引用文 »
━━━━━━━━━━━━━━━━━━━━━━━━━━━━━━

CLTV:顧客生涯価値は、有料顧客であり続ける全期間において、どれだけの金額をビジネスにもたらすかを示す指標です。どの顧客の顧客生涯価値が高く、どの顧客の顧客生涯価値が低いのかを見積もることは、ビジネス活動をする上で非常に有用です。
例えば、リードを選別するとき、顧客生涯価値が低いよりも高くなりそうなリードを優先した方がいいでしょうし、既存顧客の対応に強弱を付けたいとき、顧客生涯価値が低いよりも高くなりそうなリードを優先した方がいいでしょう。
さらに、離反しそうな顧客に対応を打つときも、顧客生涯価値が低いよりも高くなりそうなリードを優先した方がいいでしょう。顧客生涯価値を知ることで、色々なデータ活用ができそうです。今回は「ビジネスに不可欠なCLTV(顧客生涯価値)とは?」というお話しをします。
【目次】
1. 顧客獲得よりも顧客維持
2. 顧客を獲得し維持し続けるコスト
3. CLTV(顧客生涯価値)の計算式
4. 継続率ベースで見積もるCLTV(顧客生涯価値)
5. 購買頻度ベースで見積もるCLTV(顧客生涯価値)
6. 全体と個別で見積もろう
【この連載の前回:データ分析講座(その257)カテゴリー構築指数とブランド構築指数へのリンク】
1. 顧客獲得よりも顧客維持
CLTV(顧客生涯価値)のスタンスは、顧客獲得よりも顧客維持へ比重をかけることです。いかに離反させずに継続させるのか、ということが最大の関心事になります。顧客獲得よりも顧客維持へ比重をかけるとは、単に既存顧客の継続に注力するというだけでなく、顧客獲得時も顧客維持を念頭に注力する、ということになります。そう考えると、離反しにくくCLTV(顧客生涯価値)が高くなる可能性の高い顧客を獲得した方が良さそうです。
2. 顧客を獲得し維持し続けるコスト
顧客を獲得し維持し続けるには、コストが必要になります。大きく2種類あります。
- 顧客獲得コスト(CAC: Customer Acquisition Costs)
- サービス提供コスト(CS: Cost to Serve)

━━━━━━━━━━━━━━━━━━━━━━━━━━━━━━

データセット »
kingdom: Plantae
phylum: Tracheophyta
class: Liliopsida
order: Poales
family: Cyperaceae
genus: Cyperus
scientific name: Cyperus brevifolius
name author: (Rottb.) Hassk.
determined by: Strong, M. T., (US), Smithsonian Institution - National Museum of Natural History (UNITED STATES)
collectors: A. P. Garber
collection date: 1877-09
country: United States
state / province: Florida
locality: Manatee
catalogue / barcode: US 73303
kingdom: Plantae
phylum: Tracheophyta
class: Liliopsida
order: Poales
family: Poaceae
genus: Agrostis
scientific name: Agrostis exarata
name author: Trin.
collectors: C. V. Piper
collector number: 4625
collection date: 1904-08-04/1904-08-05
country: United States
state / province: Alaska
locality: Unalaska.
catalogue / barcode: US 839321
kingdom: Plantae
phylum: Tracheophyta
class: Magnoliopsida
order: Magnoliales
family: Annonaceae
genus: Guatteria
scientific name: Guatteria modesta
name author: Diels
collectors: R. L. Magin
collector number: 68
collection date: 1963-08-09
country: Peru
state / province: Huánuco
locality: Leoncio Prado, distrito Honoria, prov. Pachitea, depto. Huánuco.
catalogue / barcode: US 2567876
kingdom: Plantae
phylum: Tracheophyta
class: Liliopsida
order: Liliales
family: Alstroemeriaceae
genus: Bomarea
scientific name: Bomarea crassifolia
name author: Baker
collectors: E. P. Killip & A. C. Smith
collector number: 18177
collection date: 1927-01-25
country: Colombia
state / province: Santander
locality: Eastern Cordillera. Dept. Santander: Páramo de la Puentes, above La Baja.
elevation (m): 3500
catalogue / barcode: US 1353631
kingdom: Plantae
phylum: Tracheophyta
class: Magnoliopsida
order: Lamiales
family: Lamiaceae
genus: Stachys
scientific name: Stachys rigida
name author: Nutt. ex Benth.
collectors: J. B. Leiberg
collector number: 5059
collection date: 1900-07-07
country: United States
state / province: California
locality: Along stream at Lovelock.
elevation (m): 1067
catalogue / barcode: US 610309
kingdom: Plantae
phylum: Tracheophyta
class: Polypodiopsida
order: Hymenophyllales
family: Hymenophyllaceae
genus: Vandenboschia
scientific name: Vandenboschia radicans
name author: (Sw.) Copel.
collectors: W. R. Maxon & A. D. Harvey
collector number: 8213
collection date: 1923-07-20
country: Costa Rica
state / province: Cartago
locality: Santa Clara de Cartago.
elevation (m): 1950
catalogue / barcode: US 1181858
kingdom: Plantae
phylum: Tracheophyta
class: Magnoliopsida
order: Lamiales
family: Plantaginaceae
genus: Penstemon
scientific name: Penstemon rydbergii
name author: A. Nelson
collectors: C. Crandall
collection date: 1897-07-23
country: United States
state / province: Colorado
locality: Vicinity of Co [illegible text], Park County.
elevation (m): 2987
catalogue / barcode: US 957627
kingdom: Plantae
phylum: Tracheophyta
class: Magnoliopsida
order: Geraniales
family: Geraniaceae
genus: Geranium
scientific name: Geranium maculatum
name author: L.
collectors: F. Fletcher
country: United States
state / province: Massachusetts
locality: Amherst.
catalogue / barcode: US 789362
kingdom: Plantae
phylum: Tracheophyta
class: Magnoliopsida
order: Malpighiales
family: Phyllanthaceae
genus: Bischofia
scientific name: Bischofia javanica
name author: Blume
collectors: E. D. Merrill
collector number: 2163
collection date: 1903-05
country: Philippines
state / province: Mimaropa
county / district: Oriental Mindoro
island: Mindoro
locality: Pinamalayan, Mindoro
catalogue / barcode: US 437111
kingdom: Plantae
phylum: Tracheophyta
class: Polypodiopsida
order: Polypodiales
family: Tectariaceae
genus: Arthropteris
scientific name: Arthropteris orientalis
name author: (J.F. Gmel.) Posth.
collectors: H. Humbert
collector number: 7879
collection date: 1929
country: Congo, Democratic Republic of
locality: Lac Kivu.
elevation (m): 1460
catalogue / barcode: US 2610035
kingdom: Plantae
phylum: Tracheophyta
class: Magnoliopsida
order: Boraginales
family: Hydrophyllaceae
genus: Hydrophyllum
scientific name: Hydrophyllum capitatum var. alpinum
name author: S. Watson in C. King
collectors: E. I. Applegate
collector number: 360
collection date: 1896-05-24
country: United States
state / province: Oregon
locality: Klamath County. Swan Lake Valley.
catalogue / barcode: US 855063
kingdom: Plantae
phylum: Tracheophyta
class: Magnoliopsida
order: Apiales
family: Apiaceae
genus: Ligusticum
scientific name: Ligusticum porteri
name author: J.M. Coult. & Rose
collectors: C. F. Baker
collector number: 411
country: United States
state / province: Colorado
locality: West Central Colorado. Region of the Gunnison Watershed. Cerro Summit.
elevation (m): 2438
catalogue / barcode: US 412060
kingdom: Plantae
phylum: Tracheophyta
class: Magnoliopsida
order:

━━━━━━━━━━━━━━━━━━━━━━━━━━━━━━

指示と要件 » 顧客生涯価値についての引用文から、「CLTV:顧客生涯価値は、有」で始まり「は?」というお話しをします。」まで続く部分を、一字も変えずに再掲してください。

回答 »
CLTV:顧客生涯価値は、有料顧客であり続ける全期間において、どれだけの金額をビジネスにもたらすかを示す指標です。どの顧客の顧客生涯価値が高く、どの顧客の顧客生涯価値が低いのかを見積もることは、ビジネス活動をする上で非常に有用です。
例えば、リードを選別するとき、顧客生涯価値が低いよりも高くなりそうなリードを優先した方がいいでしょうし、既存顧客の対応に強弱を付けたいとき、顧客生涯価値が低いよりも高くなりそうなリードを優先した方がいいでしょう。
さらに、離反しそうな顧客に対応を打つときも、顧客生涯価値が低いよりも高くなりそうなリードを優先した方がいいでしょう。顧客生涯価値を知ることで、色々なデータ活用ができそうです。今回は「ビジネスに不可欠なCLTV(顧客生涯価値)とは?」というお話しをします。